The Guggenheim in New York is the latest major art institution to stop accepting money from the Sackler family, founders of a pharmaceutical company linked to the emergence of the ongoing opioid epidemic.
The museum shared the decision on Friday and confirmed $9 million US had been donated by family members between 1995 and 2015.
“No contributions from the Sackler family have been received since 2015,” the statement said. “No additional gifts are planned, and the Guggenheim does not plan to accept any gifts.”
While the Guggenheim did not make any links to the opioid crisis nor offer a reason for the announcement, the move comes just a few days after Britain’s National Portrait Gallery revealed it would not be moving forward with a $1.3-million donation from the Sackler trust.
Nan Goldin, an American photographer and opioid addiction survivor who has been lobbying institutions through her artwork to stop taking Sackler money, told CBC’s As It Happens following the Portrait Gallery’s decision that this is “a time of transparency.”
“Hopefully, it will have a domino effect,” Goldin said. “Hopefully, other museums and universities will step up.”
Toxic connections
Members of the wealthy Sackler family founded Purdue Pharma, which released OxyContin in 1996. The introduction of the prescription painkiller coincided with a surge in opioid addictions and overdoses.
Government data shows more than 9,000 Canadians died due to opioids between January of 2016 and June of 2018.
In the U.S., opioids were involved in nearly 48,000 deaths in 2017, according to the Centers for Disease Control.
Purdue Pharma and the Sackler family are facing nearly 2,000 lawsuits, accusing both the individuals and the business of causing the deadly opioid crisis across North America.

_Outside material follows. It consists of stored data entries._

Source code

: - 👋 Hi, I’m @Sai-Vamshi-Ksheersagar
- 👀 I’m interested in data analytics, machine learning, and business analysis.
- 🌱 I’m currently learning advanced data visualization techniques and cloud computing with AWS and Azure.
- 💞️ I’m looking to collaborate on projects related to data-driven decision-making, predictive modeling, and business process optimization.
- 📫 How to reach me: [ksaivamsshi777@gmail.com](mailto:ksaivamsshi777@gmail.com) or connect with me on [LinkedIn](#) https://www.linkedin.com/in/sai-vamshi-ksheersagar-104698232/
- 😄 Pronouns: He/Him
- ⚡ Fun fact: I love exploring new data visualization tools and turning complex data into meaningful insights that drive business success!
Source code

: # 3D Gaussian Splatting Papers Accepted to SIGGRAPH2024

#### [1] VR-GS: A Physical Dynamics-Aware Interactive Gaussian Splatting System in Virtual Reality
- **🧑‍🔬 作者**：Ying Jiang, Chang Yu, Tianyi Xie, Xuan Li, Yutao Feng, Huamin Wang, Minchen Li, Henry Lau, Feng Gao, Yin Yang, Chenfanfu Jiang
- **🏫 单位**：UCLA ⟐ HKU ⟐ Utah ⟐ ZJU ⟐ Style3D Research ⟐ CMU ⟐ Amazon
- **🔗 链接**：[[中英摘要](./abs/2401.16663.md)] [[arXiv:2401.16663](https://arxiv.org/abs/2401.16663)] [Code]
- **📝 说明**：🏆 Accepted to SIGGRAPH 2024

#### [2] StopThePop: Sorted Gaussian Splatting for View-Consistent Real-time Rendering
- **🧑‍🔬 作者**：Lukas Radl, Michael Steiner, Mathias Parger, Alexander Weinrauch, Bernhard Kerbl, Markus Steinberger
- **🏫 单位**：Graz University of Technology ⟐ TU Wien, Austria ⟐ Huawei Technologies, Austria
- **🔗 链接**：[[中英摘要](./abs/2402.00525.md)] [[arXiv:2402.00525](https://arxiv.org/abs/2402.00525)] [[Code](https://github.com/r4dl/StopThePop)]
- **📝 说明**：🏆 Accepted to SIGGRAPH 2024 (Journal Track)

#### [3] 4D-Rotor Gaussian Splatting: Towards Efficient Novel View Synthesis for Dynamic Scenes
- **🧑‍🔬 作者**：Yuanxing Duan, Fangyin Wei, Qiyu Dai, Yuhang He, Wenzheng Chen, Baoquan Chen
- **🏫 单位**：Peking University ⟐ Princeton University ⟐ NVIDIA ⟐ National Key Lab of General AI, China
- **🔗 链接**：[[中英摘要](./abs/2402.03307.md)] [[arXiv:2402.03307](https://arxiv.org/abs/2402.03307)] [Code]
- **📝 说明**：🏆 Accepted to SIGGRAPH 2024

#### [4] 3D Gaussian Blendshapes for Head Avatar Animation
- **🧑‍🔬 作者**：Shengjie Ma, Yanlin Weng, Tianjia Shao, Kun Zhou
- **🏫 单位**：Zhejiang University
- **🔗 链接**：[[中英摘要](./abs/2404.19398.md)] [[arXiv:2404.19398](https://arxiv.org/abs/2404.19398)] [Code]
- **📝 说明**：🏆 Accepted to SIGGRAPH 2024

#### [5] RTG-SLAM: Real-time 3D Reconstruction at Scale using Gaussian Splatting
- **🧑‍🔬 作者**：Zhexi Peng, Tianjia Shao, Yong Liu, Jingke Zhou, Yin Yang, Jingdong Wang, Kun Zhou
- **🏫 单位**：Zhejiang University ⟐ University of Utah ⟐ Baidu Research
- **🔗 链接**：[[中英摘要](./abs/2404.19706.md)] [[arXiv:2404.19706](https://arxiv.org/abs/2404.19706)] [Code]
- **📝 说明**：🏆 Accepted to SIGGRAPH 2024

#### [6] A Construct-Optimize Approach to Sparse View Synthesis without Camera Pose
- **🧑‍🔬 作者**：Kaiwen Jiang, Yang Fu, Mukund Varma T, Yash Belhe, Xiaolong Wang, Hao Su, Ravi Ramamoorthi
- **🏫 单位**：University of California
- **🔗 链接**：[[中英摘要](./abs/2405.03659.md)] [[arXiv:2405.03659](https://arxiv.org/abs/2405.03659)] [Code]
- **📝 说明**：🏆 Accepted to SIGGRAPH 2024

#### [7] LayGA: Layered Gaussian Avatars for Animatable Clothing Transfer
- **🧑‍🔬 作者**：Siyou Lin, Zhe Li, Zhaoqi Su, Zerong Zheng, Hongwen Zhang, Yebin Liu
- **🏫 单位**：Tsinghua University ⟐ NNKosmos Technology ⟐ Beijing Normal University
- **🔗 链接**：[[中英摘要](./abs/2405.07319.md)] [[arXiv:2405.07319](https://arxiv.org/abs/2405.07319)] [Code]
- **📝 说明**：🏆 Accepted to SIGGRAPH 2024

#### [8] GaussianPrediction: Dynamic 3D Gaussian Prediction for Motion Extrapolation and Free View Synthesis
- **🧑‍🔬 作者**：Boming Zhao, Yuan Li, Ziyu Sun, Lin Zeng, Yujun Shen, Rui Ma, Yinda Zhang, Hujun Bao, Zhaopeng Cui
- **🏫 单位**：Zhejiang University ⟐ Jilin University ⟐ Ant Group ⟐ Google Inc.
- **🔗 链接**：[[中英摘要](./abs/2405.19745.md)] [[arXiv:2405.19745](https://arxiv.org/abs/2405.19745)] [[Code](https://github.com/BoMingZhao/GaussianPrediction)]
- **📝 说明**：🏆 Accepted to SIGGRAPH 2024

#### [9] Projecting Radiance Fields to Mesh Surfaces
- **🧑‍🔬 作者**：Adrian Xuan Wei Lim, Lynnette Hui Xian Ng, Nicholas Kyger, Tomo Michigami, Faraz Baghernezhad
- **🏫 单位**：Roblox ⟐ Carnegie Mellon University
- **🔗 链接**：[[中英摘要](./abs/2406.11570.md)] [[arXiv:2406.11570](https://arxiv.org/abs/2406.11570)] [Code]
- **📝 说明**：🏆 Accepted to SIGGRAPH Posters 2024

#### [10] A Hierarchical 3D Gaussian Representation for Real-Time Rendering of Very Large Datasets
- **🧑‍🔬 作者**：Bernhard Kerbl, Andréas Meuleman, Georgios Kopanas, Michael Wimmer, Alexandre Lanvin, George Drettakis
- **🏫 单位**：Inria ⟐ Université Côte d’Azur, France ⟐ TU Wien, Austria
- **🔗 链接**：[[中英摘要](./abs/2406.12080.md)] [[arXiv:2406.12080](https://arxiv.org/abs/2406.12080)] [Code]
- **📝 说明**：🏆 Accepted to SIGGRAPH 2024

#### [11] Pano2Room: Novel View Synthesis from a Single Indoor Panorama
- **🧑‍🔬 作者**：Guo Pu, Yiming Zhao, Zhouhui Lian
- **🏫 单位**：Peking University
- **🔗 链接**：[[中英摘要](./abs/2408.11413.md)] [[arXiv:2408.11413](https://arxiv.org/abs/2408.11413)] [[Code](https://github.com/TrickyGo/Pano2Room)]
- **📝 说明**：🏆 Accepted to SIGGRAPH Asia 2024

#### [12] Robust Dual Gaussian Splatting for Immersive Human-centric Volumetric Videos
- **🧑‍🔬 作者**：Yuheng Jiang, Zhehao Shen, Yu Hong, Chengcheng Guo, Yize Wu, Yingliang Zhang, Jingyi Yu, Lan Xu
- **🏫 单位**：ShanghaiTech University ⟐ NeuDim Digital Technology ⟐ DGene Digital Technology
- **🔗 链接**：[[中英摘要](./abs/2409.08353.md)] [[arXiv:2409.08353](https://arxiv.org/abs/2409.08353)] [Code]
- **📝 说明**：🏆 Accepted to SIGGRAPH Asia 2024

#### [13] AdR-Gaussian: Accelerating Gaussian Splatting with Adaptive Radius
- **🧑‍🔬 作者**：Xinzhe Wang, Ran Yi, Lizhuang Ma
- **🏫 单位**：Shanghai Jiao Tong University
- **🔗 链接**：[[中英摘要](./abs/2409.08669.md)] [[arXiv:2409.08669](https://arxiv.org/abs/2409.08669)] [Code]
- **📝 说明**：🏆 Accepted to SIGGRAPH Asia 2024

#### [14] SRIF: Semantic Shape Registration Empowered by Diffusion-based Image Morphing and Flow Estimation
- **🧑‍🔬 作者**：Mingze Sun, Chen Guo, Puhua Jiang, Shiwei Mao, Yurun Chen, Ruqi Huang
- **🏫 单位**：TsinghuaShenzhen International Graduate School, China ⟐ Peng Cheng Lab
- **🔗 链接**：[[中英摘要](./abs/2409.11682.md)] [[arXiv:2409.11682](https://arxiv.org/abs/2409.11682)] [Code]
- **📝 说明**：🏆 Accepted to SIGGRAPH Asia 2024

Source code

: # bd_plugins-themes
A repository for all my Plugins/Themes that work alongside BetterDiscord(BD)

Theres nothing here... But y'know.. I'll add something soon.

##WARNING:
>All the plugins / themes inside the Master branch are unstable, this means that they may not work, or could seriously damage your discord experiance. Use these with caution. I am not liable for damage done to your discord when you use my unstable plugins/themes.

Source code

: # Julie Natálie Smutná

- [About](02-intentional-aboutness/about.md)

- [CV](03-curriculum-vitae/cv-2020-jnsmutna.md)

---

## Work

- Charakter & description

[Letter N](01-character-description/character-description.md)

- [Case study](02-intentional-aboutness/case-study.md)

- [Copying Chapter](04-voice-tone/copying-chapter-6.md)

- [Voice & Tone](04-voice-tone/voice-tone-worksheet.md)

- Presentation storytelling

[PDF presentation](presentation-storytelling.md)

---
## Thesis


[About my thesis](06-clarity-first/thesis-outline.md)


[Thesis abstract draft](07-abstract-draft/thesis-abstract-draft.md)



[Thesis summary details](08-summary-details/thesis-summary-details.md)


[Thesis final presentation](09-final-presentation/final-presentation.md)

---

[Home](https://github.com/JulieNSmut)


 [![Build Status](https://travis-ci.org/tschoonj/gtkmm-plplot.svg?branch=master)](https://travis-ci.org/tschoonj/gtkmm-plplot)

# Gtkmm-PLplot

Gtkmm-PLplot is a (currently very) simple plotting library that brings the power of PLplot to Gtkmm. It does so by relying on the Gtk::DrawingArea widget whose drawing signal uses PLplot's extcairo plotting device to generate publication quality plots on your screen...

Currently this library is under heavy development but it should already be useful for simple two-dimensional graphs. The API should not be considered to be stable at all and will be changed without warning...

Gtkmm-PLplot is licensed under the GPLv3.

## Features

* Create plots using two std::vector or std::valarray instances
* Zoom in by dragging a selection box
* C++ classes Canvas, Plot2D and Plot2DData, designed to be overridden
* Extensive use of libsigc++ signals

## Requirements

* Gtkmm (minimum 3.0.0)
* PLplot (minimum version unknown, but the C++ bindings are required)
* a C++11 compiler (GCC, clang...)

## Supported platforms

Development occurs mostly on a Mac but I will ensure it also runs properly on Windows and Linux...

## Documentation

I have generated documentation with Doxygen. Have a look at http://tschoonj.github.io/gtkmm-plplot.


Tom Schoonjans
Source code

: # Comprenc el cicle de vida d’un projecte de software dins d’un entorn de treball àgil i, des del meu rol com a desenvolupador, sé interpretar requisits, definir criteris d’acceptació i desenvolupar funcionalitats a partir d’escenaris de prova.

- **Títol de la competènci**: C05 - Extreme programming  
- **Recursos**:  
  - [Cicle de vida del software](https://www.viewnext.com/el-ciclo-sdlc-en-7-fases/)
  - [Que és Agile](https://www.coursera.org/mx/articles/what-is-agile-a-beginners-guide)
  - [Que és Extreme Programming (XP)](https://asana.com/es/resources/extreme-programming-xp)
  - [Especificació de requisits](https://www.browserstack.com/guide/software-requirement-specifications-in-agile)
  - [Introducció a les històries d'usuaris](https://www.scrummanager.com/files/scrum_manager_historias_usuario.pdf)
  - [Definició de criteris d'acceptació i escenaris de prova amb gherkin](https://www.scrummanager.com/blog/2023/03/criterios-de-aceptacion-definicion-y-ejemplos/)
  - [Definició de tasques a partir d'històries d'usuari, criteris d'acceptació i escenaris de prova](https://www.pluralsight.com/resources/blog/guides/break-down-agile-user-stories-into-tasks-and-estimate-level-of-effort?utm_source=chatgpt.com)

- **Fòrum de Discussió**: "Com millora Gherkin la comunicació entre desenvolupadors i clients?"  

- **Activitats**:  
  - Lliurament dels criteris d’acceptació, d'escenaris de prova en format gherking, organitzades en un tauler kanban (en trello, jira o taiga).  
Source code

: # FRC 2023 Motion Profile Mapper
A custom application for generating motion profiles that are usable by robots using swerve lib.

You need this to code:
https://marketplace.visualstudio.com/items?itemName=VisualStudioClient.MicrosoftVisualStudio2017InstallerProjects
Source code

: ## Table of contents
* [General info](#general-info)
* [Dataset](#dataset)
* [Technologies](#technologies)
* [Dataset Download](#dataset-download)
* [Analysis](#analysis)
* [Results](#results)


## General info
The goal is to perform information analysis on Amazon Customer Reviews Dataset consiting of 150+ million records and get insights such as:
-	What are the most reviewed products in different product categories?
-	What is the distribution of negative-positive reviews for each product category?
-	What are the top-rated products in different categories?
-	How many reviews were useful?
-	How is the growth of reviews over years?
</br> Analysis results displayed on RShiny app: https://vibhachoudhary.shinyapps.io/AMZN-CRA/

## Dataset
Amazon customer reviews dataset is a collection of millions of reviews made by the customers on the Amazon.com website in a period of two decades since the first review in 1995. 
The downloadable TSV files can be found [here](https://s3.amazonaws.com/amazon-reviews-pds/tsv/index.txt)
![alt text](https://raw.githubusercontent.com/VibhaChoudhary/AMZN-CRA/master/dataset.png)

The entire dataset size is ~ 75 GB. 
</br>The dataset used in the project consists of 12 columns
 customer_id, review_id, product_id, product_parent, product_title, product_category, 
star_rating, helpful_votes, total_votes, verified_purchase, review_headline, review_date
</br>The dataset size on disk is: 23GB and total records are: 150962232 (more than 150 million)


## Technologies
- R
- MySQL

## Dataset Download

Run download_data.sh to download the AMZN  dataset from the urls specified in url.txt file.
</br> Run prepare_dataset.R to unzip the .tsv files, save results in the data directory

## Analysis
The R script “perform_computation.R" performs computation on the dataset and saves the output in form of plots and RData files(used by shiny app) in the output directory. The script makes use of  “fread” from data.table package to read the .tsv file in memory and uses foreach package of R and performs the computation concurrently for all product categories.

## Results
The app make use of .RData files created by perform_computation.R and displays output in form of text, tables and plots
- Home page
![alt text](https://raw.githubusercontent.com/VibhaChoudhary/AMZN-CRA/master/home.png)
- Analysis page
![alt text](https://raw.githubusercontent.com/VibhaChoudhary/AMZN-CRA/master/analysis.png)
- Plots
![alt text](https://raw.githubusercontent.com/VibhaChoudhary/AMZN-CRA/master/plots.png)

The family says the allegations “are vigorously denied” and “baseless,” arguing there were warning labels for its drugs about the risks associated with addiction.
In 2007, Purdue Pharma’s parent company pleaded guilty to a U.S. felony charge of “illegally misbranding Oxycontin in an effort to mislead and defraud physicians and consumers.” The business, which by then was worth billions of dollars, agreed to pay $600 million in fines and penalties.
Long time to ‘connect the dots’
Dr. Hakique Virani, a public health and addiction medicine specialist at the University of Alberta, says it’s taken a lengthy period of time for cultural institutions to “connect the dots.”
“We have known Sackler money is dirty money for over a decade,” said Virani, an outspoken critic of how the opioid crisis has been handled across North America by governments and health officials. “Their company is guilty of not just unethical business practices, but criminal ones. So it feels at least overdue that their beneficiaries are re-thinking memorializing them.”
The Guggenheim’s Sackler Center for Arts Education, which was established in 2001, will remain as is, according to the New York Times. A spokesperson told the media outlet the name was contractual, and there were no plans to change it.
The family of the late Mortimer D. Sackler, a co-owner of Purdue Pharma known for his philanthropy, has donated to several other major museums, including the Louvre and Smithsonian. New York’s Metropolitan Museum of Art has a “Sackler Wing.”
Earlier this year, the Met said it was reviewing its “gift acceptance policies” but so far, no changes have been made.
Virani says, while rejecting Sackler gifts might “demonstrate a bit of respect for people and families” harmed by the drug, it isn’t going to have an effect on the epidemic itself.
“The conversation about whether or not Mortimer Sackler has his picture in the Met mustn’t detract from those ongoing and urgent issues,” he said.